Many people know that one of Westfield’s claims to fame is the Johnson Organ Company, which built hundreds of pipe organs, many of which are still in use today. The founder of the company was William Allen Johnson (1816–1901) of Westfield. A lesser-known story is that William Johnson’s wife, Mary Ann Douglass Johnson, was an accomplished artist with a long career as a painter.

Mrs. Johnson kept a written record of sales of her artwork, which is preserved in the Westfield Athenaeum’s archives. The catalog spans from 1843 to 1894. In one entry, she notes that from 1856 to 1857, she completed 99 portraits—and her records show that, at the peak of her career in the 1860s and 1870s, she was earning one to two thousand dollars per year in commissions. The names of many prominent families of Westfield and surrounding towns are listed as customers. She also taught at Westfield Academy and gave private lessons. 

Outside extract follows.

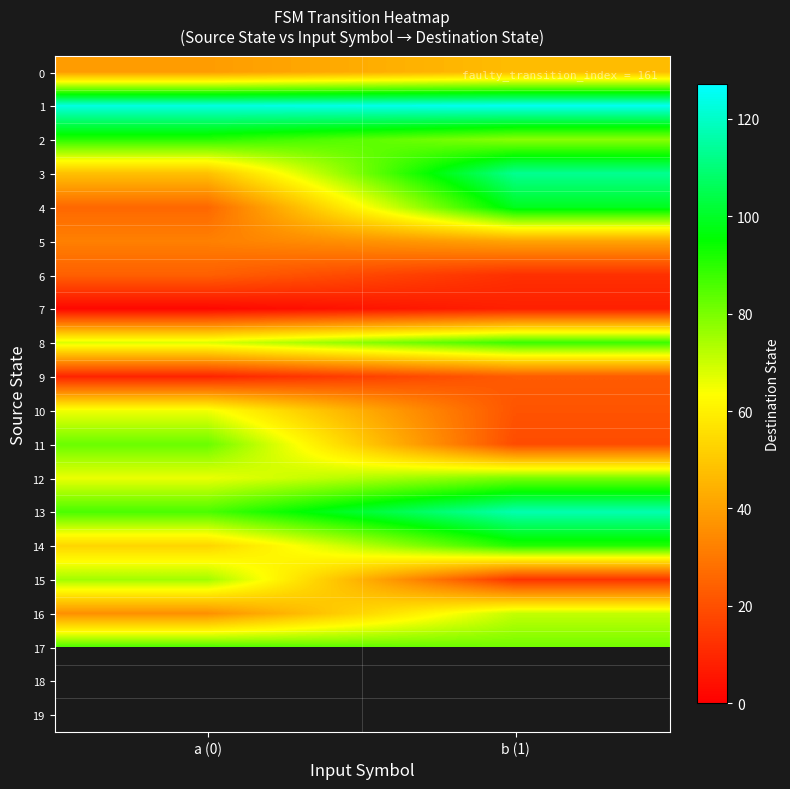

The 10 series shows 21.0 at b (1). True or false?

True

Two pages of Mary Ann Johnson’s sales ledger, including the names of prominent figures such as Hiram Harrison, who donated the original Athenaeum building at 26 Main Street.

Much of Mrs. Johnson’s work was portraiture, but she also painted local landscapes. She worked in both oils and crayon. The Athenaeum’s collection includes several of her larger canvases and a handful of smaller works. She painted portraits of 18 of the past masters of the Mount Moriah Lodge of Masons, which hung in the Masonic lodge until the building burned down in 1896. It’s possible that she painted some of the portraits that now hang in the Athenaeum’s great hall, but since she didn’t always sign her work, many are officially unattributed.

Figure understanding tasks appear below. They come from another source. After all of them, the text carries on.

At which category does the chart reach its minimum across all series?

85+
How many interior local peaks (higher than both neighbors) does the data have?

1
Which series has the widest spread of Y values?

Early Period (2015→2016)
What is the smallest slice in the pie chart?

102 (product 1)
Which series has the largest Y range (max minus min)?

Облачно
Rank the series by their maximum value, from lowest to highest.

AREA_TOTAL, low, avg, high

landscape painting by Mary Ann Douglass Johnson
Landscape painting by Mary Ann Douglass Johnson from the Westfield Athenaeum archives. 

Mary Ann Douglass was born in 1821 to Henry and Mary (Wolcott) Douglass of Westfield. She attended public schools and Westfield Academy, and married William A. Johnson in 1839. They had one son, William H. Johnson. She died in 1906 and is buried in Pine Hill Cemetery.

Featured image: Mary Ann Douglass Johnson as a young woman and an old woman, along with a page from her sales ledger.